EXCERPT: "...just as the term extralegal vigilantism is no redundancy, legal vigilantism is far from an oxymoron. "We're less familiar with this latter style of vigilantism, but throughout most of our nation's history, legal vigilantism was not only commonplace, but also a foundational feature of our political, social, and economic life. This was certainly true in antebellum America, when state and federal laws authorized plantation owners, bounty hunters, and other agents to ruthlessly enforce and uphold slaveocracy.

"And it was just as true during the long decades of Jim Crow, when lawmakers, judges, sheriffs, mayors, and governors devised vicious legal devices that relied on private actors to expand and intensify state efforts to reinstall and then perpetuate white supremacy.

"January 6 was extralegal, for sure.
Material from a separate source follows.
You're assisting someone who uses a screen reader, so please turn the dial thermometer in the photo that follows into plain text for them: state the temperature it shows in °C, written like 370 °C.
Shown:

There was no authority for MAGA diehards to impede the business of Congress, to hang Vice President Mike Pence, to get the "Big Jew" (a reference to Senator Chuck Schumer), or "shoot" House Speaker Nancy Pelosi. Harry Dunn and his fellow Capitol Police officers were hardly looking the other way. And the Justice Department has prosecuted hundreds of trespassers, rioters and insurrectionists. The plan for January 7 - and beyond - was to legalize it.

"This would be no small feat given the cultural, economic, and demographic tides lifting the prospects of Black and brown Americans, non-Christians, LGBTQ+ persons, and women who consider themselves the equals of men in both the domestic and commercial sphere.

"To that end, menacing campaigns of harassment and violence couldn't be limited to big political events -- rallies, voter registration drives, and election days. Those would be swept in, for the sake of completeness, but they'd hardly be enough. Private enforcement of the ancien regime would instead have to be an "everyday crusade." And it would have to operate across different domains, using different tools, and targeting different constituencies who threaten white Christian political and cultural hegemony."


Jon Michaels is a UCLA professor of law specializing in constitutional, administrative, and national-security law. His award-winning scholarship has been published in The Yale Law Journal, the University of Chicago Law Review, the Columbia Law Review, and the Harvard Law Review; his popular essays have appeared in The New York Times, The Washington Post, Los Angeles Times, Foreign Affairs, The Guardian, and The Forward. A Yale Law graduate and former Supreme Court clerk, Michaels is a member of the American Law Institute, serves on the advisory board of UCLA’s Safeguarding Democracy Project, and is a faculty affiliate of UCLA’s Center on Reproductive Health, Law, and Policy. His first book, Constitutional Coup, was published by Harvard University Press.

David Noll is the associate dean for faculty research and development and a professor of law at Rutgers Law School. His scholarly writings on civil procedure, complex litigation, and administrative law have appeared in the California Law Review, the Cornell Law Review, the New York University Law Review, the Michigan Law Review, and the Texas Law Review, among others, and his popular writing has appeared in venues including The New York Times, Politico, Slate, and the New York Law Journal. A graduate of Columbia University and New York University School of Law, Noll is an academic fellow of the National Institute for Civil Justice. He clerked on the US Court of Appeals for the Second Circuit and the US District Court for the Southern District of New York.